(Records drawn from a dataset)

━━━━━━

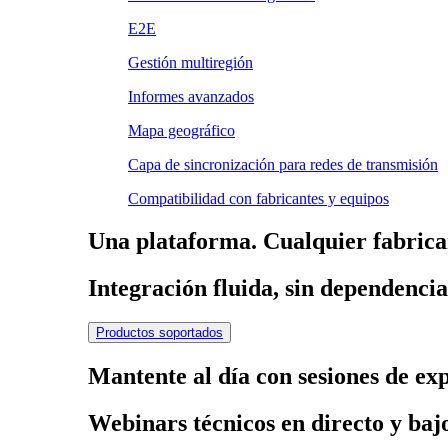
E2E
Gestión multiregión
Informes avanzados
Mapa geográfico
Capa de sincronización para redes de transmisión
Compatibilidad con fabricantes y equipos
Una plataforma. Cualquier fabrica
Integración fluida, sin dependenci
Productos soportados
Mantente al día con sesiones de ex
Webinars técnicos en directo y ba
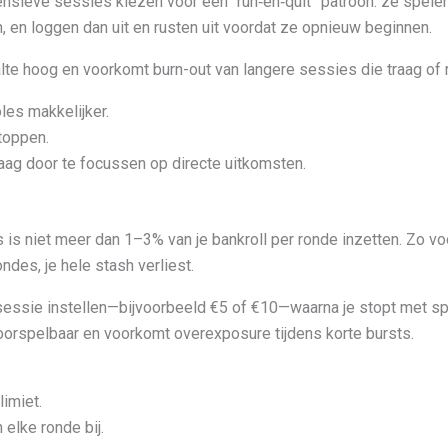
ensieve sessies kiezen voor een “run‑en‑quit” patroon: ze spelen
, en loggen dan uit en rusten uit voordat ze opnieuw beginnen.
te hoog en voorkomt burn-out van langere sessies die traag of r
les makkelijker.
stoppen.
aag door te focussen op directe uitkomsten.
is niet meer dan 1–3% van je bankroll per ronde inzetten. Zo voo
ndes, je hele stash verliest.
 sessie instellen—bijvoorbeeld €5 of €10—waarna je stopt met s
 voorspelbaar en voorkomt overexposure tijdens korte bursts.
imiet.
 elke ronde bij.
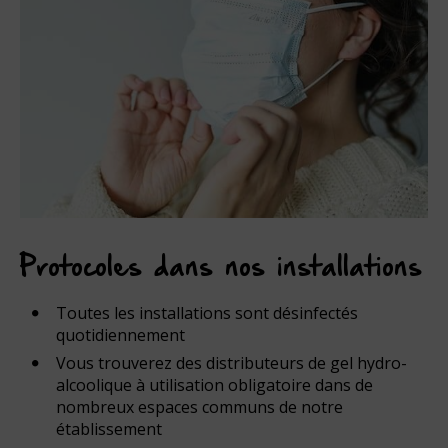
Protocoles dans nos installations
Toutes les installations sont désinfectés
quotidiennement
Vous trouverez des distributeurs de gel hydro-
alcoolique à utilisation obligatoire dans de
nombreux espaces communs de notre
établissement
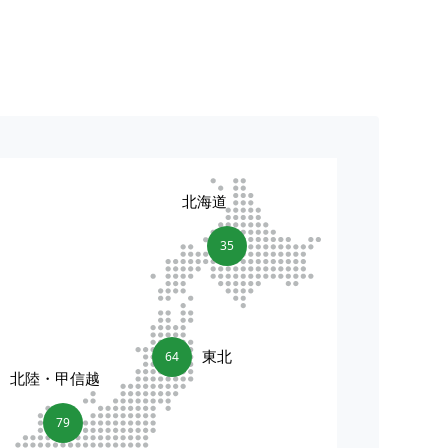
北海道
35
東北
64
北陸・甲信越
79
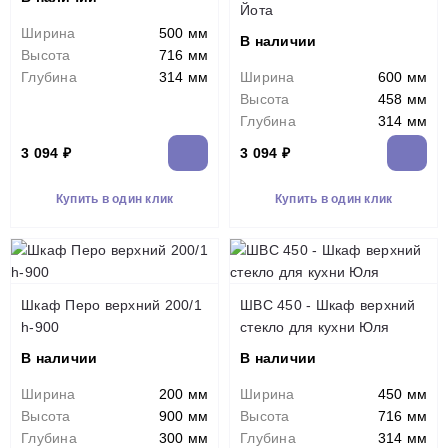
Йота
Ширина
500 мм
В наличии
Высота
716 мм
Глубина
314 мм
Ширина
600 мм
Высота
458 мм
Глубина
314 мм
3 094 ₽
3 094 ₽
Купить в один клик
Купить в один клик
Шкаф Перо верхний 200/1
ШВС 450 - Шкаф верхний
h-900
стекло для кухни Юля
В наличии
В наличии
Ширина
200 мм
Ширина
450 мм
Высота
900 мм
Высота
716 мм
Глубина
300 мм
Глубина
314 мм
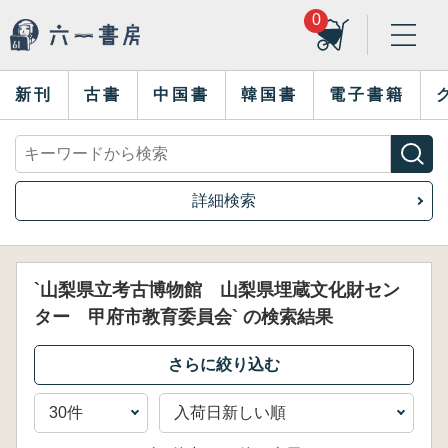
0
新刊
古書
中国書
韓国書
電子書籍
詳細検索
`山梨県立考古博物館 山梨県埋蔵文化財セン
ター 甲府市教育委員会` の検索結果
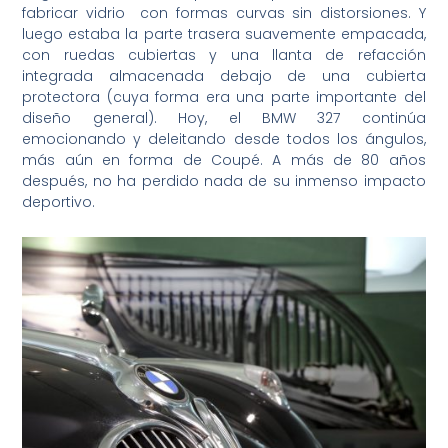
fabricar vidrio con formas curvas sin distorsiones. Y
luego estaba la parte trasera suavemente empacada,
con ruedas cubiertas y una llanta de refacción
integrada almacenada debajo de una cubierta
protectora (cuya forma era una parte importante del
diseño general). Hoy, el BMW 327 continúa
emocionando y deleitando desde todos los ángulos,
más aún en forma de Coupé. A más de 80 años
después, no ha perdido nada de su inmenso impacto
deportivo.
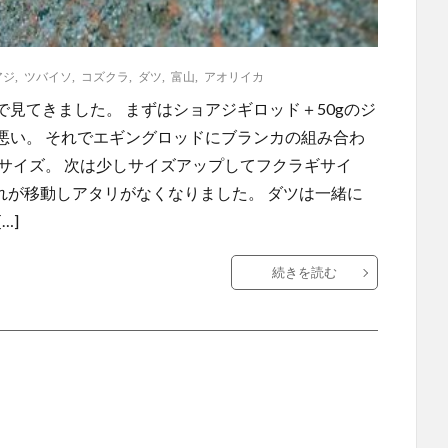
アジ
,
ツバイソ
,
コズクラ
,
ダツ
,
富山
,
アオリイカ
見てきました。 まずはショアジギロッド＋50gのジ
悪い。 それでエギングロッドにブランカの組み合わ
サイズ。 次は少しサイズアップしてフクラギサイ
群れが移動しアタリがなくなりました。 ダツは一緒に
…]
続きを読む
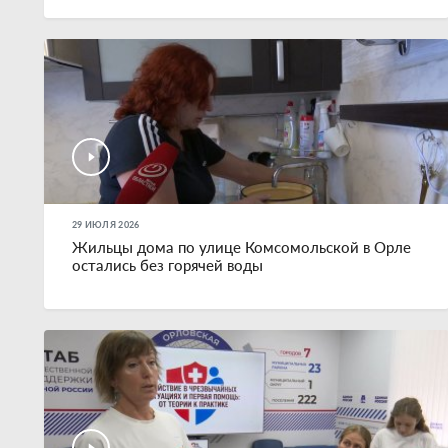
29 ИЮЛЯ 2026
Жильцы дома по улице Комсомольской в Орле
остались без горячей воды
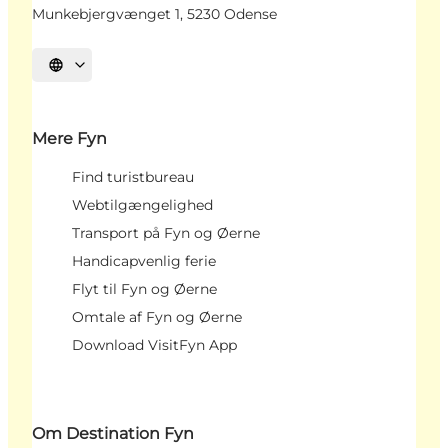
Munkebjergvænget 1, 5230 Odense
Vælg sprog
Mere Fyn
Find turistbureau
Webtilgængelighed
Transport på Fyn og Øerne
Handicapvenlig ferie
Flyt til Fyn og Øerne
Omtale af Fyn og Øerne
Download VisitFyn App
Om Destination Fyn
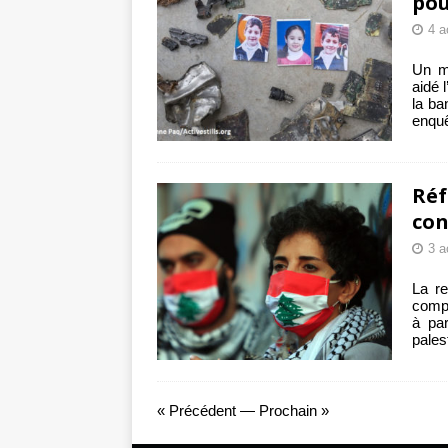
pou
4 a
Un m
aidé 
la ba
enquê
Réf
con
3 a
La r
compl
à par
pales
« Précédent
—
Prochain »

━━━━━━

What you need to do: Output the records above in their entirety and exactly, leaving out all images.

Result for this task:
E2E
Gestión multiregión
Informes avanzados
Mapa geográfico
Capa de sincronización para redes de transmisión
Compatibilidad con fabricantes y equipos
Una plataforma. Cualquier fabrica
Integración fluida, sin dependenci
Productos soportados
Mantente al día con sesiones de ex
Webinars técnicos en directo y ba
ensieve sessies kiezen voor een “run‑en‑quit” patroon: ze spelen
, en loggen dan uit en rusten uit voordat ze opnieuw beginnen.
te hoog en voorkomt burn-out van langere sessies die traag of r
les makkelijker.
stoppen.
aag door te focussen op directe uitkomsten.
is niet meer dan 1–3% van je bankroll per ronde inzetten. Zo voo
ndes, je hele stash verliest.
 sessie instellen—bijvoorbeeld €5 of €10—waarna je stopt met s
 voorspelbaar en voorkomt overexposure tijdens korte bursts.
imiet.
 elke ronde bij.
Protocoles dans nos installations
Toutes les installations sont désinfectés
quotidiennement
Vous trouverez des distributeurs de gel hydro-
alcoolique à utilisation obligatoire dans de
nombreux espaces communs de notre
établissement
北海道
35
東北
64
北陸・甲信越
79
Йота
Ширина
500 мм
В наличии
Высота
716 мм
Глубина
314 мм
Ширина
600 мм
Высота
458 мм
Глубина
314 мм
3 094 ₽
3 094 ₽
Купить в один клик
Купить в один клик
Шкаф Перо верхний 200/1
ШВС 450 - Шкаф верхний
h-900
стекло для кухни Юля
В наличии
В наличии
Ширина
200 мм
Ширина
450 мм
Высота
900 мм
Высота
716 мм
Глубина
300 мм
Глубина
314 мм
0
新刊
古書
中国書
韓国書
電子書籍
詳細検索
`山梨県立考古博物館 山梨県埋蔵文化財セン
ター 甲府市教育委員会` の検索結果
fabricar vidrio con formas curvas sin distorsiones. Y
luego estaba la parte trasera suavemente empacada,
con ruedas cubiertas y una llanta de refacción
integrada almacenada debajo de una cubierta
protectora (cuya forma era una parte importante del
diseño general). Hoy, el BMW 327 continúa
emocionando y deleitando desde todos los ángulos,
más aún en forma de Coupé. A más de 80 años
después, no ha perdido nada de su inmenso impacto
deportivo.
アジ
,
ツバイソ
,
コズクラ
,
ダツ
,
富山
,
アオリイカ
見てきました。 まずはショアジギロッド＋50gのジ
悪い。 それでエギングロッドにブランカの組み合わ
サイズ。 次は少しサイズアップしてフクラギサイ
群れが移動しアタリがなくなりました。 ダツは一緒に
…]
続きを読む
29 ИЮЛЯ 2026
Жильцы дома по улице Комсомольской в Орле
остались без горячей воды
Munkebjergvænget 1, 5230 Odense
Vælg sprog
Mere Fyn
Find turistbureau
Webtilgængelighed
Transport på Fyn og Øerne
Handicapvenlig ferie
Flyt til Fyn og Øerne
Omtale af Fyn og Øerne
Download VisitFyn App
Om Destination Fyn
pou
4 a
Un m
aidé 
la ba
enquê
Réf
con
3 a
La r
compl
à par
pales
« Précédent
—
Prochain »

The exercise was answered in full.